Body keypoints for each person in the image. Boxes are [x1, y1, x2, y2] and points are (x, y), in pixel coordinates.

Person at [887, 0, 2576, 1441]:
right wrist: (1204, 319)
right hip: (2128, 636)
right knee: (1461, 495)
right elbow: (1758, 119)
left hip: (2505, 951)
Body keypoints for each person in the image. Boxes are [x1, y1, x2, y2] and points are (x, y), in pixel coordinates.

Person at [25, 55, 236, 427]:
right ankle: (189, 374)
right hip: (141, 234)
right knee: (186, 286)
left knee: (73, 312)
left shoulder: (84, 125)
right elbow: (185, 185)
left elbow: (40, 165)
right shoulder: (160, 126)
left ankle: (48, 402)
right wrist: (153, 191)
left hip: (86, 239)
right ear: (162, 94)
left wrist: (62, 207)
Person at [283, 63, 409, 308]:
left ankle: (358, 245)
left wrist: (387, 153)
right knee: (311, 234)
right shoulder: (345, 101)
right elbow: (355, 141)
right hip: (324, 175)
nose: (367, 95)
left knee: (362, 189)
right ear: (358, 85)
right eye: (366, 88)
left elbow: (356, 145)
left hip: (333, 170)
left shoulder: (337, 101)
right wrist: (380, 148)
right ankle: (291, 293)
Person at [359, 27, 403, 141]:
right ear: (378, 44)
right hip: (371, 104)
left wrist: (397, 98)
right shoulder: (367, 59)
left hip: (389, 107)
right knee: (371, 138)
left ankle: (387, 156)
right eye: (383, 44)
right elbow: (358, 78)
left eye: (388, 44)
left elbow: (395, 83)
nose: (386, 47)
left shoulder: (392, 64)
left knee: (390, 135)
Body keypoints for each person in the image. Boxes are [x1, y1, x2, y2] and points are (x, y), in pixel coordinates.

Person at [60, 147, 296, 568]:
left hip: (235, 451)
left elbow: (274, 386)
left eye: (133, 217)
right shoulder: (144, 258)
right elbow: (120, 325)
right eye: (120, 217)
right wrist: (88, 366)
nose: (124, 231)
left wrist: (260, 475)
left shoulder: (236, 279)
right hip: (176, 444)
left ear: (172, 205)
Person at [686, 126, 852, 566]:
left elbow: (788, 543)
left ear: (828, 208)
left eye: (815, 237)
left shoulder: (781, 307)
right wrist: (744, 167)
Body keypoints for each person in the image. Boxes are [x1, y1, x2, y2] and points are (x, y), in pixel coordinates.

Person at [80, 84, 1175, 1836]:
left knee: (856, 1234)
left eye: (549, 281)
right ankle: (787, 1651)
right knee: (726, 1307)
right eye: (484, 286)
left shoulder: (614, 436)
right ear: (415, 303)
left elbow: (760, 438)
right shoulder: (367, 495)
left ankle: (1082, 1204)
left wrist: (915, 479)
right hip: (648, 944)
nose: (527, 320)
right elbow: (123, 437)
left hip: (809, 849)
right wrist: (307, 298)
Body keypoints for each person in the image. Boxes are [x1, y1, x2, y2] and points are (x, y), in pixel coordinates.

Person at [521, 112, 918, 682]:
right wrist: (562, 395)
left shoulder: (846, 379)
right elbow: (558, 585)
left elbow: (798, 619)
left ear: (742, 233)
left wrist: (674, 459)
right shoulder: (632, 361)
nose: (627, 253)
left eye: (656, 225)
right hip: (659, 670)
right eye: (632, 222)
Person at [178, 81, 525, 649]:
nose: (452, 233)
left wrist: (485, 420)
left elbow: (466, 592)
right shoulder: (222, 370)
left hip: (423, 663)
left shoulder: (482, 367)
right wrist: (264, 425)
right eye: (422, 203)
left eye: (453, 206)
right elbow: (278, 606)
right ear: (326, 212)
+++
#### THE TASK:
Whenever a line above contains "ankle", copy that line.

#### REPLY TO THE EXERCISE:
right ankle: (189, 374)
left ankle: (48, 402)
left ankle: (358, 245)
right ankle: (291, 293)
left ankle: (387, 156)
right ankle: (787, 1651)
left ankle: (1082, 1204)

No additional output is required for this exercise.